Im very new to all of this server stuff and my understanding isn’t very accurate.
I currently have a FastAPI app up and running on the default scale-to-zero machines. I submit a job from my frontend which hits my endpoint (/submit-claim) and then somewhere in my endpoint I run this code to create a background task that runs while my frontend receives the success message response back immediately.
The issue I was facing was that while the background task was running, I was being blocked from making any other requests to my backend, such as navigating to another page which needed to call my server to retrieve the user’s latest claims. I had to wait for the full background task to finish before I could make any more requests. I solved this by setting the number of uvicorn workers to 4 which seemed to allow each worker to handle a different request.
My server will potentially need to be receiving 1,000’s of claims per day which would mean lots of background tasks running, maybe not all at once but at least a few processes at a time ideally
My question is what is the standard way in which I would go about scaling this out? Is setting the number of workers the solution and how many should I set it to? Are there better ways of handling large amounts of requests that will be coming in constantly? For example, if our client wanted to just send through 10,000 submission to the end point all at once how would I be able to handle this, knowing that I’d need to make sure I process all 10,000 of them?
You didn’t show your code so I’m just guessing, but it sounds like your handle_claim_submission method is defined as async, but it uses non-asyncio code (either it runs some CPU-bound operations/calculations or calls e.g. a non-async operation), and this blocks the asyncio event loop.
Yes, everything in that answer still applies. The key thing here is that your function (for which you shared the signature but not the actual code, so I don’t know what it’s doing) is likely doing stuff that’s either CPU-bound or non-async as I explained earlier. You’re in the best position to determine what your code is doing, I can’t read minds or your screen
One of the options is “rewrite your task to not be async” - you said this is not possible, so you have to look at the other solutions.
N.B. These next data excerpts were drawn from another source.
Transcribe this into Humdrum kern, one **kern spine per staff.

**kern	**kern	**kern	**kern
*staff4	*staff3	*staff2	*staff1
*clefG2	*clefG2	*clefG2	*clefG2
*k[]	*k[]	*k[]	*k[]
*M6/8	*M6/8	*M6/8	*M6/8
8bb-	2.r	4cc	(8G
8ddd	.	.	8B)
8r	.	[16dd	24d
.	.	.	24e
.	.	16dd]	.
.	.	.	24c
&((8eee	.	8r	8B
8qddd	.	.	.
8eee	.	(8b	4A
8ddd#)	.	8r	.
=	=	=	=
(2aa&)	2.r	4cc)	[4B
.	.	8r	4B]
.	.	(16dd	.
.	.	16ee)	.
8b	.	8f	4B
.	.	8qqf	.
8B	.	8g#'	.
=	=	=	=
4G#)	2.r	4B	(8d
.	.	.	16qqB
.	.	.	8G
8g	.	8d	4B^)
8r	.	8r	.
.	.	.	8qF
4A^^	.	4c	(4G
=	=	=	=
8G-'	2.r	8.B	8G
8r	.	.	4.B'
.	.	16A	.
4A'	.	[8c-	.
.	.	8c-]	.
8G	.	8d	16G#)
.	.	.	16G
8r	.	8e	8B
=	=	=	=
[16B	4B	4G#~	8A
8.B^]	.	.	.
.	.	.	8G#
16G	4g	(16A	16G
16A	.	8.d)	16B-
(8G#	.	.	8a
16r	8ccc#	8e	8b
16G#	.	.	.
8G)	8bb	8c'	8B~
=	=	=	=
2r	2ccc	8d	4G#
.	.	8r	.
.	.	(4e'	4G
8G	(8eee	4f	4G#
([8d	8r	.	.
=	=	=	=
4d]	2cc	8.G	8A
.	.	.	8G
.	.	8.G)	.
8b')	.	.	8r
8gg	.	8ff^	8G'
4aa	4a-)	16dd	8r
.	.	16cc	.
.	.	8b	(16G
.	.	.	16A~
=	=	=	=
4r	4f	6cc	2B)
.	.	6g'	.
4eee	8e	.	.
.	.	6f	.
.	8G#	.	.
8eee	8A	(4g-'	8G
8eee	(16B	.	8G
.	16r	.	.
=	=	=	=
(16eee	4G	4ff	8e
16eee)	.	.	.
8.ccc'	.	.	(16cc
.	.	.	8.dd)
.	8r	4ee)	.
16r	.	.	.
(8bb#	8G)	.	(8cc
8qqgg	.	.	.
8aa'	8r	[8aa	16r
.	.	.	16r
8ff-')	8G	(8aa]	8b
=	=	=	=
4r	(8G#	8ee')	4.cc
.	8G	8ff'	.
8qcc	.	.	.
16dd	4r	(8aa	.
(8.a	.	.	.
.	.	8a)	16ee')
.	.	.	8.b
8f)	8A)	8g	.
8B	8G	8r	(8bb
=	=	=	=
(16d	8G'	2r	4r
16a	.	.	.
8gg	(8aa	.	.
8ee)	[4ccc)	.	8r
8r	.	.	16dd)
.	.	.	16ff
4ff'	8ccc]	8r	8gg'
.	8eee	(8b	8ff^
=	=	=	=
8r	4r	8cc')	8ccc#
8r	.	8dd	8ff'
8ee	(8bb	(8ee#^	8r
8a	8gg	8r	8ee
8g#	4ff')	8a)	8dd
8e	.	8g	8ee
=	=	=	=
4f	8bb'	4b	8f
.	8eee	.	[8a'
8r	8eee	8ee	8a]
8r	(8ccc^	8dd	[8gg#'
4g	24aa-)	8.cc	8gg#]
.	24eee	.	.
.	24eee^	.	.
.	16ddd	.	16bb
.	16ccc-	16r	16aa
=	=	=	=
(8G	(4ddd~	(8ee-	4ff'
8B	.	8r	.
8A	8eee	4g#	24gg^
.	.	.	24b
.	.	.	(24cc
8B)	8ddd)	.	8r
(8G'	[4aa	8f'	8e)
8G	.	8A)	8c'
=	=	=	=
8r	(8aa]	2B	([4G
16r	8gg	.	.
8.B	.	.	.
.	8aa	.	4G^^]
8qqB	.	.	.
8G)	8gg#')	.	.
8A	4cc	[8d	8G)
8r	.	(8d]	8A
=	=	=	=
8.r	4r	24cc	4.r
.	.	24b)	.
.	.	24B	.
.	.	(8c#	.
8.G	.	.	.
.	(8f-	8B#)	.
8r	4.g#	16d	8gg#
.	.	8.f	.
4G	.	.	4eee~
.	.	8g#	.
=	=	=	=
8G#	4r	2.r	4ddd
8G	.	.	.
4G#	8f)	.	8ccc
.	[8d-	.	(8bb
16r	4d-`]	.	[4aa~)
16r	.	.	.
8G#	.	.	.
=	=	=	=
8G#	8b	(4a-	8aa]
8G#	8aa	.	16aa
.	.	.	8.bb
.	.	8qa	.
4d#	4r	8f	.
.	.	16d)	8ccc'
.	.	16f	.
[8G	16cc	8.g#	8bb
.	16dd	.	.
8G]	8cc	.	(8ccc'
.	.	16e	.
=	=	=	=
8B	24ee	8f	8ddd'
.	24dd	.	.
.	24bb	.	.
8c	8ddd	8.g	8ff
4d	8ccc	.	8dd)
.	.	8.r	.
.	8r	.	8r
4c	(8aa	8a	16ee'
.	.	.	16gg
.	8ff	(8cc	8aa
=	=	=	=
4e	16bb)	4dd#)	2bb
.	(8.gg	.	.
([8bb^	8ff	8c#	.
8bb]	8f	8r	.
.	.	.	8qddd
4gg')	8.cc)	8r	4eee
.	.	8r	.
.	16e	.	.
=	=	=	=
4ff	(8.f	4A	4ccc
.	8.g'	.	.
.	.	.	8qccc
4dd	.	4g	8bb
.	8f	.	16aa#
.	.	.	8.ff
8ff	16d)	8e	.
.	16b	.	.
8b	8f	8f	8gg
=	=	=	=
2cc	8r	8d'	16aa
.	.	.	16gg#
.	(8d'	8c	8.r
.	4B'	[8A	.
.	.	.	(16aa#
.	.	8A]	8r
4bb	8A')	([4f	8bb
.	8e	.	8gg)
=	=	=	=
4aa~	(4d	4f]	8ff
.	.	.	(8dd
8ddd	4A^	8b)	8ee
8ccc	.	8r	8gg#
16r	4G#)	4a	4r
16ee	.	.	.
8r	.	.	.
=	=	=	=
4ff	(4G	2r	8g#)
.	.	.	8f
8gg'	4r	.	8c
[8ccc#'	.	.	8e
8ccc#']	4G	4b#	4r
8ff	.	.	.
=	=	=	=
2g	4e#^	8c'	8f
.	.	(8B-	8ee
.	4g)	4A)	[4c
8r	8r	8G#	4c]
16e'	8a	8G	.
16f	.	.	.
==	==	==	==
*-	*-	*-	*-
You already tried #1, which works but will limit how many concurrent requests you can serve, to the number of uvicorn workers you have. (and if your code is CPU bound it doesn’t make sense to increase the number of workers beyond your machine’s number of cores).
You can try the other solutions which move task execution to a thread, thus freeing up the main asyncio event loop. This will work if your tasks simply run non-asyncio, blocking code (e.g. reading files or using a library like requests which is non-async), but if your code is CPU-bound and just does heavy slow calculations this again won’t help as you’re limited by your CPU’s number of cores at all times.
So I would recommend:
If your code is non-cpu-bound, it can probably be refactored to be fully async; but if not, you can move it to a thread and that might get you better results by unblocking the event loop. As an example, if you are using requests to fetch or send data via HTTP to other services, switch to httpx which is fully async-ready. If you’re doing file operations, all those have asyncio-equivalent versions. Ditto for databases: using sqlite3 can be replaced by aiosqlite and there’s an async-compatible Postgres driver, as an example.
If your code is cpu-bound, you’re better off moving execution of those tasks to a dedicated worker with more CPU capacity so your fastapi application can serve more requests (and then quickly enqueue tasks for the worker to perform). For this I would recommend Celery which is battle-tested (and also mentioned in the Stackoverflow thread). There’s a guide on using Celery with Django on Fly.io which might help, even if it doesn’t apply directly to FastAPI; it explains the concepts and moving pieces for a work queue setup.
It really all comes down to what your code inside the handle_claim_submission function is doing, that’s what’ll determine what the best solution is.